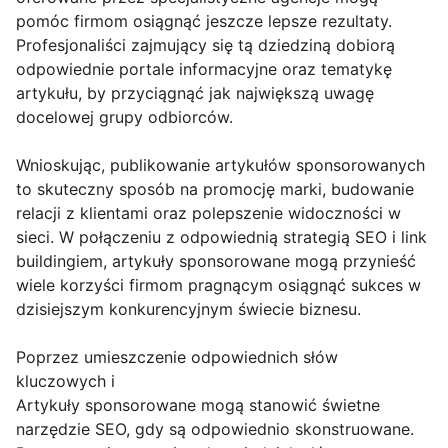
pomóc firmom osiągnąć jeszcze lepsze rezultaty.
Profesjonaliści zajmujący się tą dziedziną dobiorą
odpowiednie portale informacyjne oraz tematykę
artykułu, by przyciągnąć jak największą uwagę
docelowej grupy odbiorców.
Wnioskując, publikowanie artykułów sponsorowanych
to skuteczny sposób na promocję marki, budowanie
relacji z klientami oraz polepszenie widoczności w
sieci. W połączeniu z odpowiednią strategią SEO i link
buildingiem, artykuły sponsorowane mogą przynieść
wiele korzyści firmom pragnącym osiągnąć sukces w
dzisiejszym konkurencyjnym świecie biznesu.
Poprzez umieszczenie odpowiednich słów
kluczowych i
Artykuły sponsorowane mogą stanowić świetne
narzędzie SEO, gdy są odpowiednio skonstruowane.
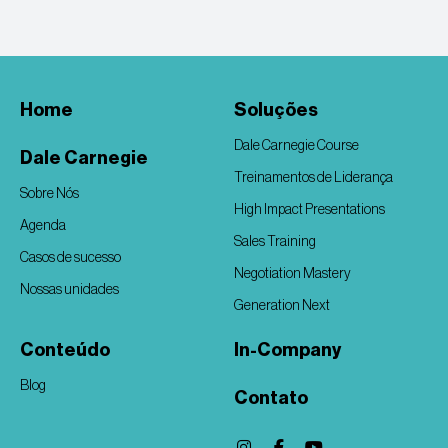
Home
Soluções
Dale Carnegie Course
Dale Carnegie
Treinamentos de Liderança
Sobre Nós
High Impact Presentations
Agenda
Sales Training
Casos de sucesso
Negotiation Mastery
Nossas unidades
Generation Next
Conteúdo
In-Company
Blog
Contato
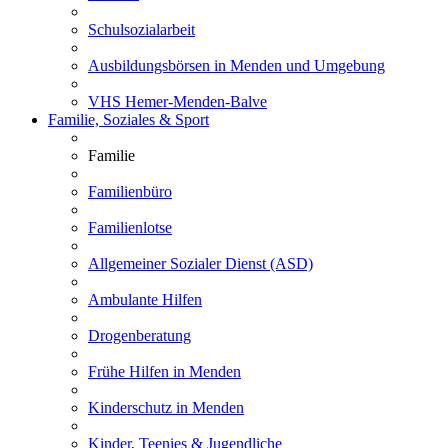
Schulsozialarbeit
Ausbildungsbörsen in Menden und Umgebung
VHS Hemer-Menden-Balve
Familie, Soziales & Sport
Familie
Familienbüro
Familienlotse
Allgemeiner Sozialer Dienst (ASD)
Ambulante Hilfen
Drogenberatung
Frühe Hilfen in Menden
Kinderschutz in Menden
Kinder, Teenies & Jugendliche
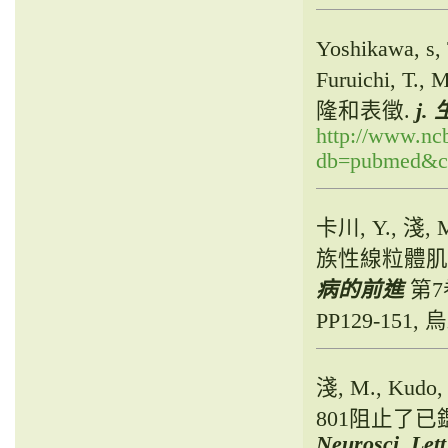
Yoshikawa, s
Furuichi, 
隆和表徵.
j.
http://www.ncb
db=pubmed&cm
卡川, Y., 淺, M
族性線粒體肌
病的前進
第7卷
PP129-151,
淺, M., Kudo,
801阻止了
Neurosci. Lett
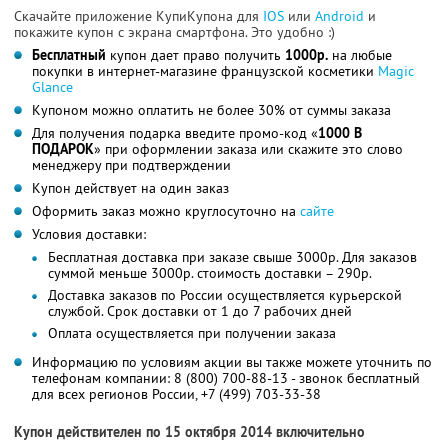
Скачайте приложение КупиКупона для
IOS
или
Android
и
покажите купон с экрана смартфона. Это удобно :)
Бесплатный
купон дает право получить
1000р.
на любые
покупки в интернет-магазине французской косметики
Magic
Glance
Купоном можно оплатить не более 30% от суммы заказа
Для получения подарка введите промо-код «
1000 В
ПОДАРОК
» при оформлении заказа или скажите это слово
менеджеру при подтверждении
Купон действует на один заказ
Оформить заказ можно круглосуточно на
сайте
Условия доставки:
Бесплатная доставка при заказе свыше 3000р. Для заказов
суммой меньше 3000р. стоимость доставки – 290р.
Доставка заказов по России осуществляется курьерской
службой. Срок доставки от 1 до 7 рабочих дней
Оплата осуществляется при получении заказа
Информацию по условиям акции вы также можете уточнить по
телефонам компании:
8 (800) 700-88-13
- звонок бесплатный
для всех регионов России,
+7 (499) 703-33-38
Купон действителен по 15 октября 2014 включительно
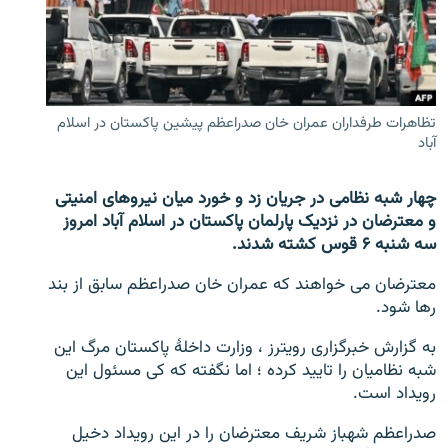
تماس
صفحه پشتو
Azadi English
تظاهرات طرفداران عمران خان صدراعظم پیشین پاکستان در اسلام
آباد
به ما بپیوندید
چهار شبه نظامی در جریان زد و خورد میان نیروهای امنیتی
و معترضان در نزدیک پارلمان پاکستان در اسلام آباد امروز
سه شنبه ۶ قوس کشته شدند.
همۀ سایت‌های رادیو آزادی/ رادیو اروپای آزاد
معترضان می خواهند که عمران خان صدراعظم سابق از بند
رها شود.
به گزارش خبرگزاری رویترز ، وزارت داخلۀ پاکستان مرگ این
شبه نظامیان را تایید کرده ؛ اما نگفته که کی مسئول این
رویداد است.
صدراعظم شهباز شریف معترضان را در این رویداد دخیل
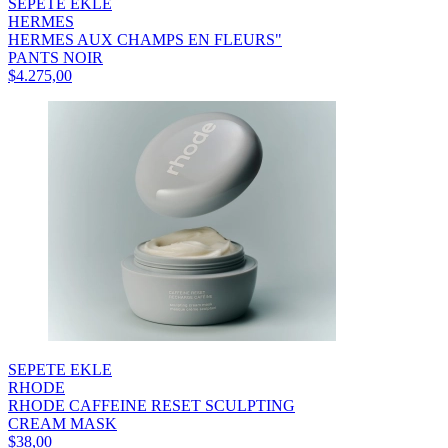
SEPETE EKLE
HERMES
HERMES AUX CHAMPS EN FLEURS"
PANTS NOIR
$4.275,00
SEPETE EKLE
RHODE
RHODE CAFFEINE RESET SCULPTING
CREAM MASK
$38,00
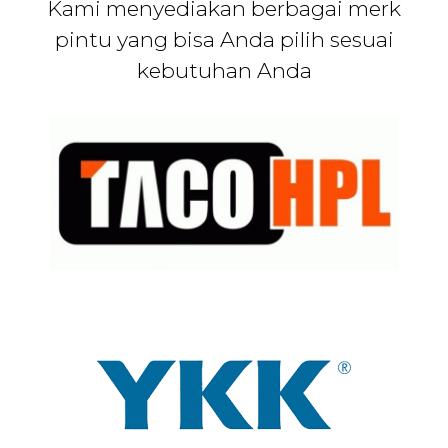
Kami menyediakan berbagai merk
pintu yang bisa Anda pilih sesuai
kebutuhan Anda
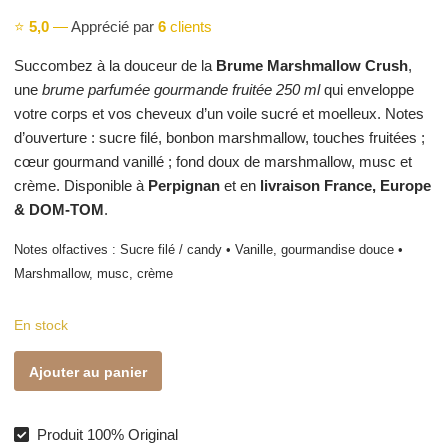
⭐
5,0
—
Apprécié par
6
clients
Succombez à la douceur de la
Brume Marshmallow Crush
,
une
brume parfumée gourmande fruitée 250 ml
qui enveloppe
votre corps et vos cheveux d’un voile sucré et moelleux. Notes
d’ouverture : sucre filé, bonbon marshmallow, touches fruitées ;
cœur gourmand vanillé ; fond doux de marshmallow, musc et
crème. Disponible à
Perpignan
et en
livraison France, Europe
& DOM-TOM
.
Notes olfactives : Sucre filé / candy • Vanille, gourmandise douce •
Marshmallow, musc, crème
En stock
quantité
Ajouter au panier
de
Brume
Marshmallow
Produit 100% Original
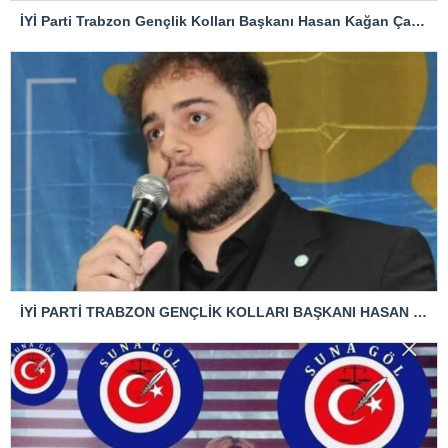
İYİ Parti Trabzon Gençlik Kolları Başkanı Hasan Kağan Çakıroğlu’ndan Mattia Ahmet Minguzzi Davasına Tepki
İYİ PARTİ TRABZON GENÇLİK KOLLARI BAŞKANI HASAN KAĞAN ÇAKIROĞLU’NDAN TBMM BAŞKANI’NA ÇOK SERT TEPKİ: “ANAYASAL SUÇ İŞLENMİŞTİR!”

◆ ◆ ◆

Among the entries above, find the line with "Информацию по условиям" and repeat exactly from there through the line with "Kami menyediakan berbagai merk", leaving out the pictures.

--- Exercise result ---
Информацию по условиям акции вы также можете уточнить по
телефонам компании:
8 (800) 700-88-13
- звонок бесплатный
для всех регионов России,
+7 (499) 703-33-38
Купон действителен по 15 октября 2014 включительно
تماس
صفحه پشتو
Azadi English
تظاهرات طرفداران عمران خان صدراعظم پیشین پاکستان در اسلام
آباد
به ما بپیوندید
چهار شبه نظامی در جریان زد و خورد میان نیروهای امنیتی
و معترضان در نزدیک پارلمان پاکستان در اسلام آباد امروز
سه شنبه ۶ قوس کشته شدند.
همۀ سایت‌های رادیو آزادی/ رادیو اروپای آزاد
معترضان می خواهند که عمران خان صدراعظم سابق از بند
رها شود.
به گزارش خبرگزاری رویترز ، وزارت داخلۀ پاکستان مرگ این
شبه نظامیان را تایید کرده ؛ اما نگفته که کی مسئول این
رویداد است.
صدراعظم شهباز شریف معترضان را در این رویداد دخیل
SEPETE EKLE
HERMES
HERMES AUX CHAMPS EN FLEURS"
PANTS NOIR
$4.275,00
SEPETE EKLE
RHODE
RHODE CAFFEINE RESET SCULPTING
CREAM MASK
$38,00
Kami menyediakan berbagai merk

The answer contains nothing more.